Our study had some limitations. First, the study design was retrospective and we had a small sample size. Second, histopathological diagnoses for BPCs were not present. Although we included BPCs showing at least 2 years of stability in size, it is well-known that BPCs can enlarge over time (25, 26) and interval size growth alone is also not an absolute criteria to raise the suspicion for malignancy unless accompanied by internal structural changes. However, BPCs in our study were also stable in appearance on follow-up imaging. Besides, regardless of the histopathological type, RCC can demonstrate minimal or no interval growth (27). Finally, due to the variability of thresholds across different DECT platforms, our current results could only be applicable to the rsDECT platform. Although iodine quantification was accurate across platforms with nonsignificant variability in a phantom study (9) and the difference in absolute iodine content was not found to be significant in an in vivo study (20), another study showed significantly higher values using rsDECT compared with dual-source DECT (17). These conflicting results limit the use of a material density threshold of one system for another. Patel et al. (20) suggested that normalization might have reduced intermanufacturer variability. However, this topic needs validation with further studies in the future.

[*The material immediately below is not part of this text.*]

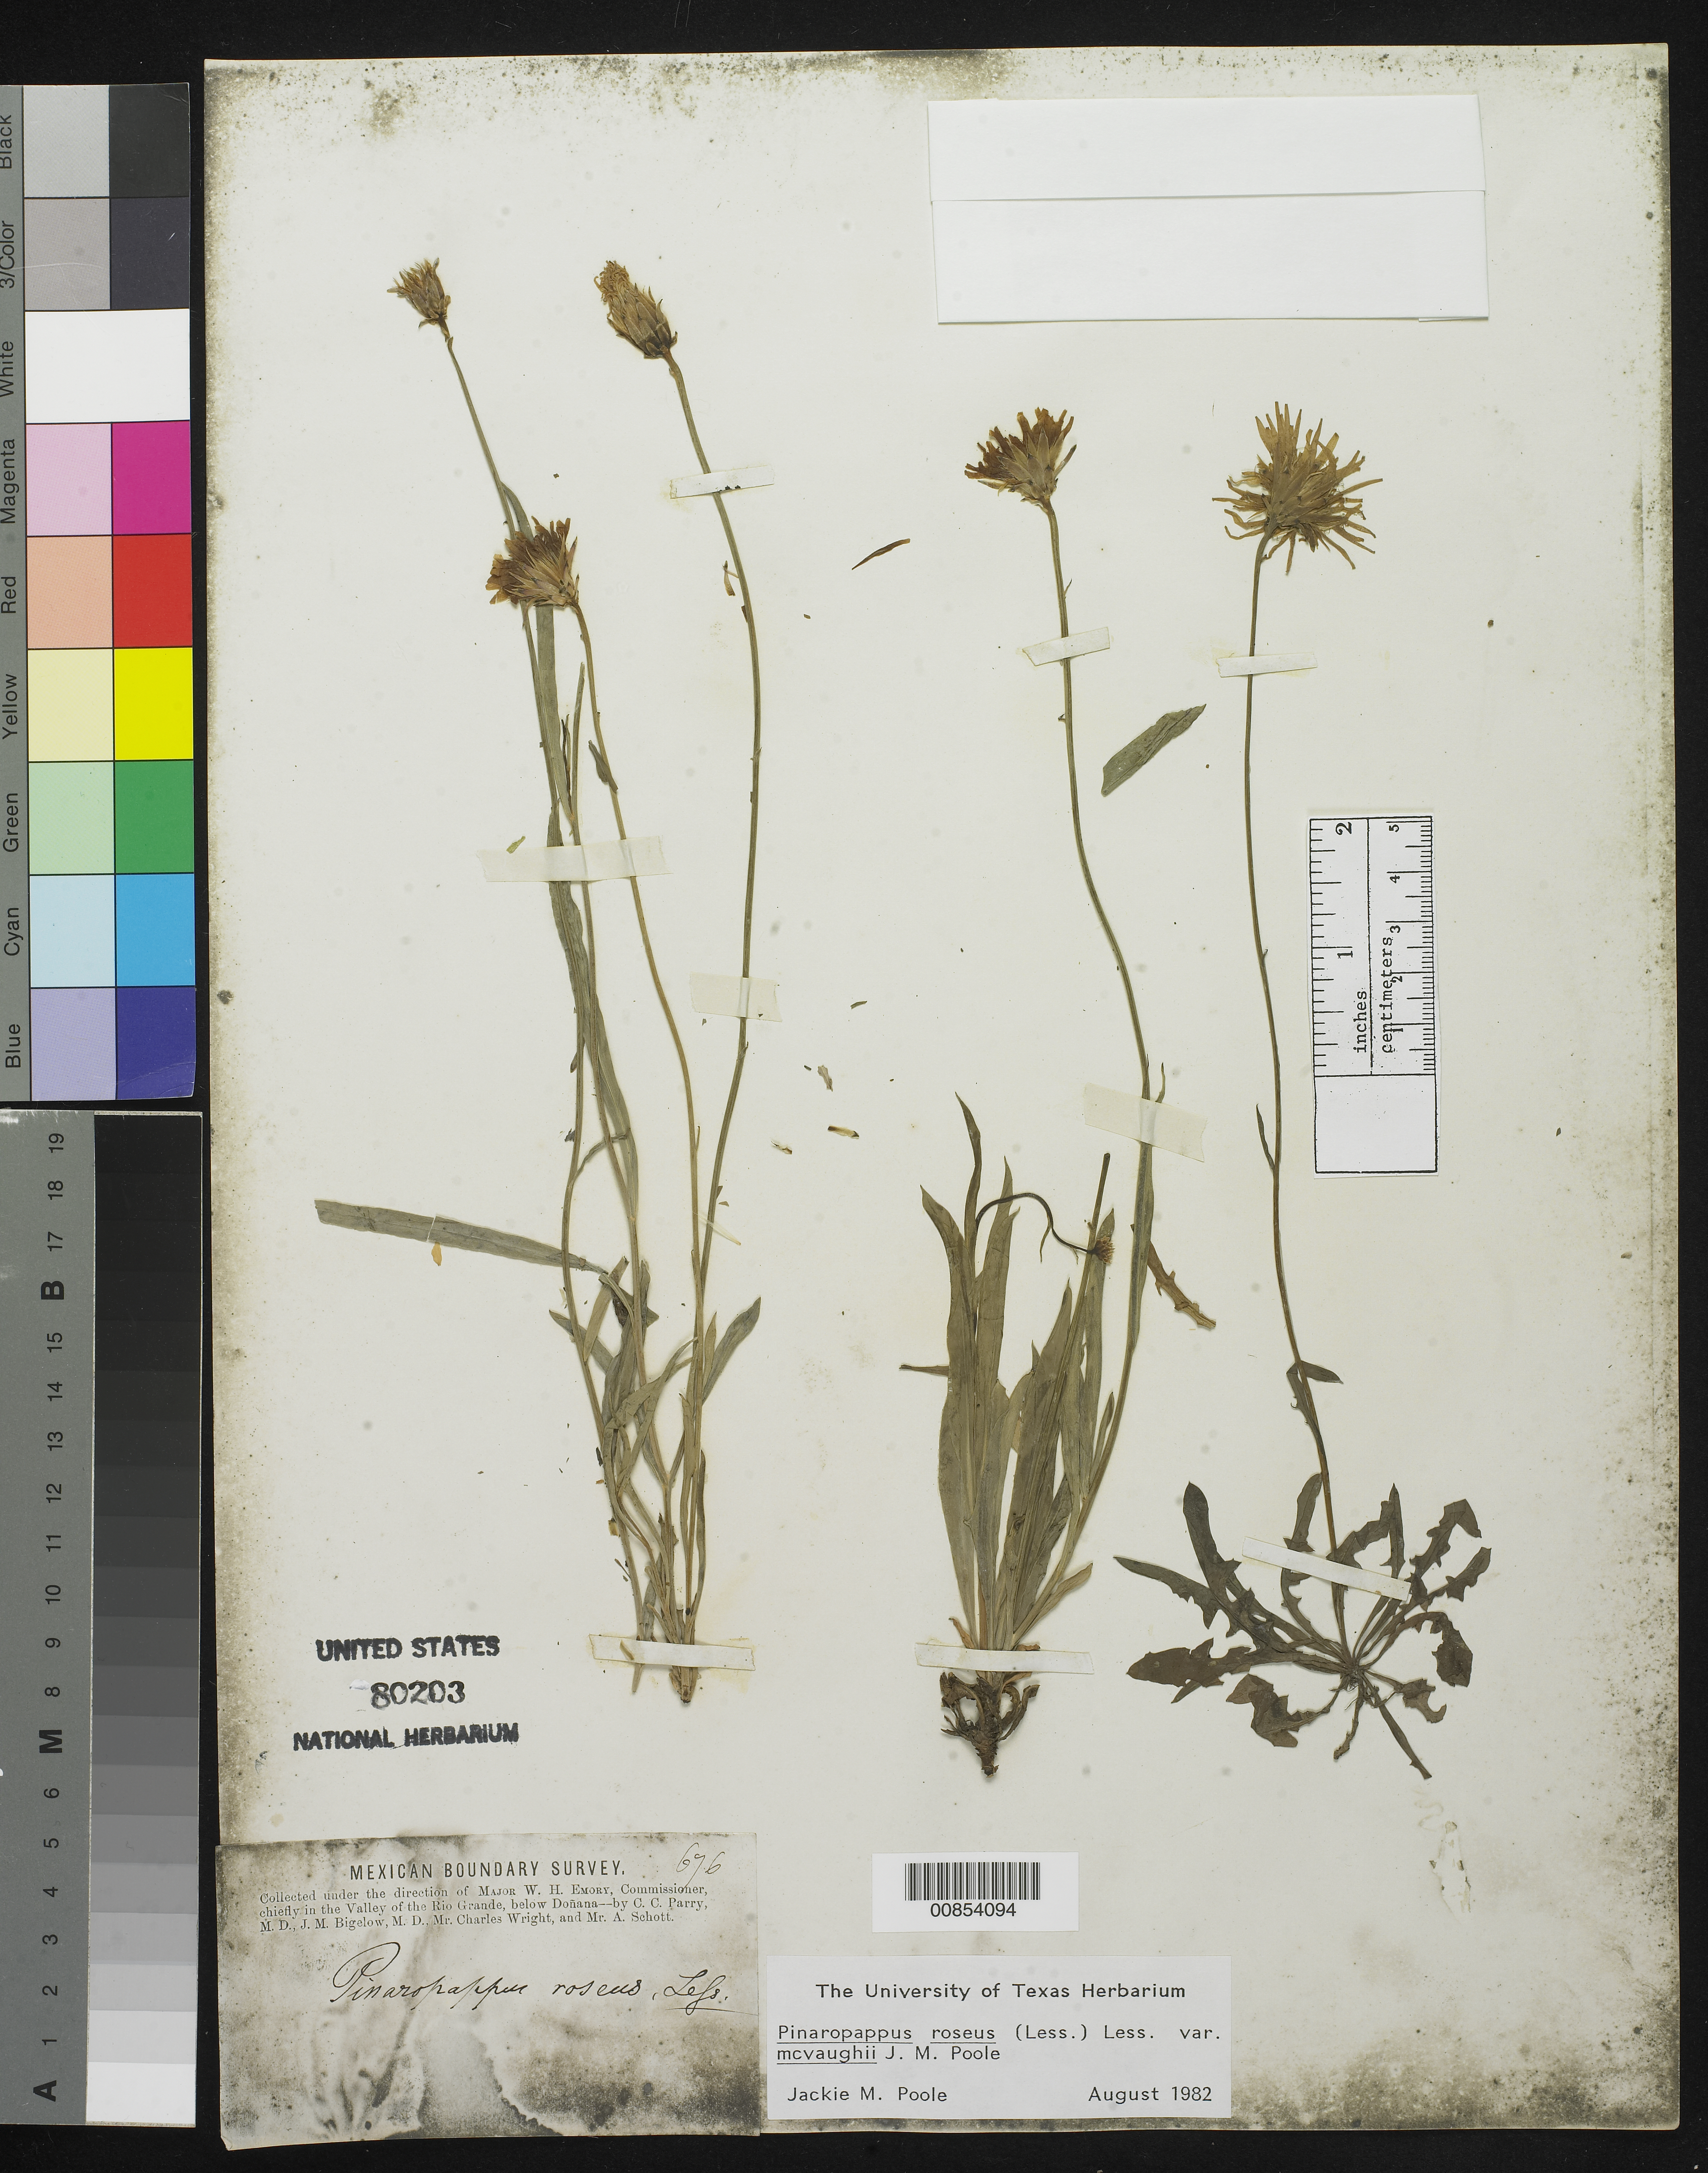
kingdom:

In conclusion, our results suggest that rsDECT can differentiate BPCs from papillary RCCs based on iodine content in a single postcontrast imaging with high accuracy, and additional imaging might not be needed in order to categorize high attenuation (>20 HU) renal lesions larger than 1 cm discovered on rsDECT.

Main points.

  • On rsDECT, iodine content of 1.21 mg/mL can discriminate papillary renal cell carcinoma from benign proteinaceous cyst in a single postcontrast examination with very high accuracy.

  • Water content threshold of 1015.5 mg/mL has poor diagnostic accuracy albeit having high sensitivity.

  • A delayed postcontrast imaging at 70–90 s is more appropriate to evaluate enhancement of a high attenuation renal lesion based on the iodine content.

Footnotes

Conflict of interest disclosure

The authors declared no conflicts of interest.